Dataset entries:
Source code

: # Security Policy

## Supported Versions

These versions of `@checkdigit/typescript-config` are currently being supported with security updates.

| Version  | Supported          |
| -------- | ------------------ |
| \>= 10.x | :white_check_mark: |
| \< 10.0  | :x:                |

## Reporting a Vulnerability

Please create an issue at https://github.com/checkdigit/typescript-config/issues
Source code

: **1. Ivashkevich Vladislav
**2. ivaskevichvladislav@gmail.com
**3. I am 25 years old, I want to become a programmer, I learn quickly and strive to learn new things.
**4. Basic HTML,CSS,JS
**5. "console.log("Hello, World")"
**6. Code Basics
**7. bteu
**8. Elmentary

**Task to complete:**
Repeat the entries above exactly, from the first line through the line containing "10.x | :white_check_mark: |".

**Written solution:**
Source code

: # Security Policy

## Supported Versions

These versions of `@checkdigit/typescript-config` are currently being supported with security updates.

| Version  | Supported          |
| -------- | ------------------ |
| \>= 10.x | :white_check_mark: |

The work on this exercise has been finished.